The agreement is being negotiated through a process known as the Durban Platform for Enhanced Action.

In March 2013 the European Commission published a Consultative Communication which launches a public debate on how best to design the 2015 agreement. The paper raises a number of key questions and invites the views of stakeholders, Member States and EU institutions.

The public consultation coincides with an expected intensification of the international negotiations this year. The online consultation runs until 26 June and includes a stakeholder conference on 17 April in Brussels. The Commission will analyse responses to the consultation and these will feed into the development of the EU's negotiating position.  

From patchwork to single global regime

The 2015 agreement will have to bring together the current patchwork of binding and non-binding arrangements under the UN climate convention into a single comprehensive regime.
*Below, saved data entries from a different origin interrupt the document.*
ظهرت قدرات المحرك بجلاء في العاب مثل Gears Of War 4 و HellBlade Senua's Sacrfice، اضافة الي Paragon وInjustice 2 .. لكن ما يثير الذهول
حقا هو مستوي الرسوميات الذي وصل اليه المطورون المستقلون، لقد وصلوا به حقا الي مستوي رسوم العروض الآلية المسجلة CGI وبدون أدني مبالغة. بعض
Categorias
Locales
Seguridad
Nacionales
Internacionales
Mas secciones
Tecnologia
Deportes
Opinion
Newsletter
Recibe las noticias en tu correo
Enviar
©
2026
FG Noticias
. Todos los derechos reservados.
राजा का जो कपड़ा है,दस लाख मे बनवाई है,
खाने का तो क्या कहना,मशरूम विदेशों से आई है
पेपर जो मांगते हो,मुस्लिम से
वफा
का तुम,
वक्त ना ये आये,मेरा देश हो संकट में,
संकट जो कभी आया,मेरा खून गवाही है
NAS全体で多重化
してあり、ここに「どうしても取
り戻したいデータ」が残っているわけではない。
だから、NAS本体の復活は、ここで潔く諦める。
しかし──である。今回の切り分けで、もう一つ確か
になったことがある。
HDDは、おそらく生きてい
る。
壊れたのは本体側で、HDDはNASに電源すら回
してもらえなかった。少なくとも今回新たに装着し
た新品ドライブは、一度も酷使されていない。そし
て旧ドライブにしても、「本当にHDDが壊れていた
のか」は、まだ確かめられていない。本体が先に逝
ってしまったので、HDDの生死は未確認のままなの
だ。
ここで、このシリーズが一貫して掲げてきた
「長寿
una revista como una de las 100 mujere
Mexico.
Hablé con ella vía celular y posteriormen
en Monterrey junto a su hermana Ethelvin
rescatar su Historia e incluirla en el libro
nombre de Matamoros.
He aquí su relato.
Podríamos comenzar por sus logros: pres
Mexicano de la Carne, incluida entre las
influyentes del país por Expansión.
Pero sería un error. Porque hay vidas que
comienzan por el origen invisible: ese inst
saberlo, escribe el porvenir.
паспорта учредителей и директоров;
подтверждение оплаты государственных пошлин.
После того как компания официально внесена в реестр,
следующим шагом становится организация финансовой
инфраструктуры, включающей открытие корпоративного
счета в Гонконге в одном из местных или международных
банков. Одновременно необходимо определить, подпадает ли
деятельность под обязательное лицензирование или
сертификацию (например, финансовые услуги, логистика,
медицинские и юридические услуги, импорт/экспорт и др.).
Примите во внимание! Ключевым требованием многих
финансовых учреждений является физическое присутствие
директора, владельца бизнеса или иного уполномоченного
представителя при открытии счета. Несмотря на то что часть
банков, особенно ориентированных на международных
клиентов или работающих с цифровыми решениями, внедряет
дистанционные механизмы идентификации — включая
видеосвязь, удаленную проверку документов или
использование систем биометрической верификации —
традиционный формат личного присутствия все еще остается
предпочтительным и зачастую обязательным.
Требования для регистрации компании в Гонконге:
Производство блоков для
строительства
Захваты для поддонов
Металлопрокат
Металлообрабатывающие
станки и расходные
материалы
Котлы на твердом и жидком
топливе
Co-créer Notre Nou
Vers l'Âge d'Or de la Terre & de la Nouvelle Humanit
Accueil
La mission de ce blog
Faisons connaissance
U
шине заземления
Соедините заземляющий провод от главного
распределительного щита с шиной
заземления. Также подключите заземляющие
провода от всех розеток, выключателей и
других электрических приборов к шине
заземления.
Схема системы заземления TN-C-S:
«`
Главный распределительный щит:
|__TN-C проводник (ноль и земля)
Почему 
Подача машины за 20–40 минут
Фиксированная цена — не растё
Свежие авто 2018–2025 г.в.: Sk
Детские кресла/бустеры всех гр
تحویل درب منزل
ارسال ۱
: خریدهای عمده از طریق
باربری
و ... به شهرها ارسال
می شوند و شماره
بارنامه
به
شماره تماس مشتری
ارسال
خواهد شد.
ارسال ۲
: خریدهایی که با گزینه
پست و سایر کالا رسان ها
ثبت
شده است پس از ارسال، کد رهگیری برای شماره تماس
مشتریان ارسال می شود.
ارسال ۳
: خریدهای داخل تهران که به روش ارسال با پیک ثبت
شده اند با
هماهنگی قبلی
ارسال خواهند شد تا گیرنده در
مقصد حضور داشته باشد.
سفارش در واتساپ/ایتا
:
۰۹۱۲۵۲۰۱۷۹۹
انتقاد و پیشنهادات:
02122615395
Whereas the EU, a few other European countries and Australia have joined a legally binding second period of the Kyoto Protocol which runs until 2020, some 60 other countries around the world have made different types of non-binding commitments to reduce, or limit the growth in, their greenhouse gas (GHG) emissions.

Key elements

In seeking responses from stakeholders, the Communication points to a number of key elements of the agreement, which should:

  • Be inclusive, by containing commitments that are applicable to all countries, developed and developing alike;
  • Focus on encouraging and enabling countries to take on new and ambitious commitments to cut their GHG emissions;
  • Include commitments ambitious enough to limit warming to 2°C;
  • Be effective, by enabling the right set of incentives for implementation and compliance;
  • Be perceived as equitable in the way it shares out the effort of cutting emissions and the cost of adapting to unavoidable climate change;
  • Be legally binding;
  • Learn from and strengthen the current international climate regime;
  • Respond to scientific advances and be sufficiently dynamic and flexible to adjust as scientific knowledge develops further and as technology costs and socio-economic circumstances change;
  • See a broader range of countries share responsibility for providing financial support to help poor countries tackle climate change.

Stepping up pre-2020 ambition is also crucial

The Consultative Communication makes clear that global action taken before 2020 will be crucial to setting policies on the right path for the agreement to succeed.